Irma Avilés estalló en llanto, pero su boca dibujaba una sonrisa, pues su hijo estaba vivo, en prisión, pero vivo. Es el mismo llanto y la misma sonrisa que ahora expone en la entrevista. El hijo del Gume también tomó el rotativo en sus manos y, con las palabras de un niño de dos años y medio, dejó la mamila de leche y empezó a exclamar: “Ete es put..., ete es put..., toyos son put..s, ete es mi papá… papá men, papá ya men”.
Irma sigue llorando y sigue sonriendo. Explica que junto con la vecina salieron a ver a los amigos del barrio, hubo una encuesta en la manzana, 10 participantes, entre vecinos, comerciantes y un taquero. Y el resultado fue unánime: “Doña Irma, claro que es Gume”.
Visitadas instancias locales y agotadas las posibilidades de que “el chofer de La Tuta” se encontrara ahí, Irma Avilés recordó una amistad en el Ejército, un cabo, y acudió a él. Éste le aconsejó ir a la Procuraduría para interponer una denuncia por desaparición de una persona detenida por una autoridad federal. En el Ministerio Público no le quisieron levantar la denuncia ni dar información.
“Vaya a buscarlo a los penales de alta seguridad… Sólo un consejo, los detenidos por delincuencia organizada suelen cambiarse el nombre, por protección de ellos, pero también de su familia”.
“Como madre, no me puedo equivocar: el del periódico es Gume, los sicarios no me lo mataron, pero la autoridad no sé a dónde se lo llevó. Soy de bajos recursos, no me puedo movilizar, su hijo ya va a la primaria, le tengo que ayudar a su expareja, no puedo estar viajando.
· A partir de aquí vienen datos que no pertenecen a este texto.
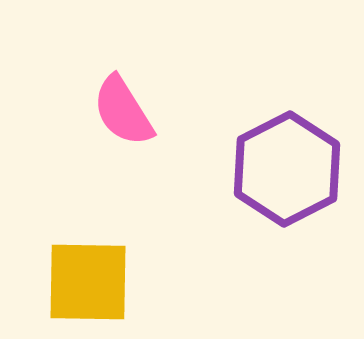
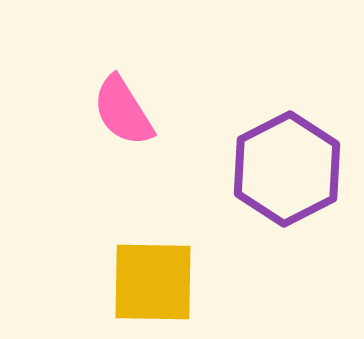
yellow square: moved 65 px right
Sólo quiero saber, localizar en qué penal lo tienen… si lo tienen”.
Y ahí va Irma Avilés, con el periódico roído cómo único dato de prueba, con su testimonio, con su sonrisa cuando se abre la esperanza de que “Gume” sigue vivo, con su llanto cuando recuerda que van ya muchos años sin saber de él, con la zozobra de no saber si su hijo está en un centro penitenciario o sólo fue presentado por la autoridad ante la prensa como parte de un show de los que suele hacer el gobierno federal para demostrar que le “van ganando a la delincuencia”, aunque los hechos demuestren lo contrario.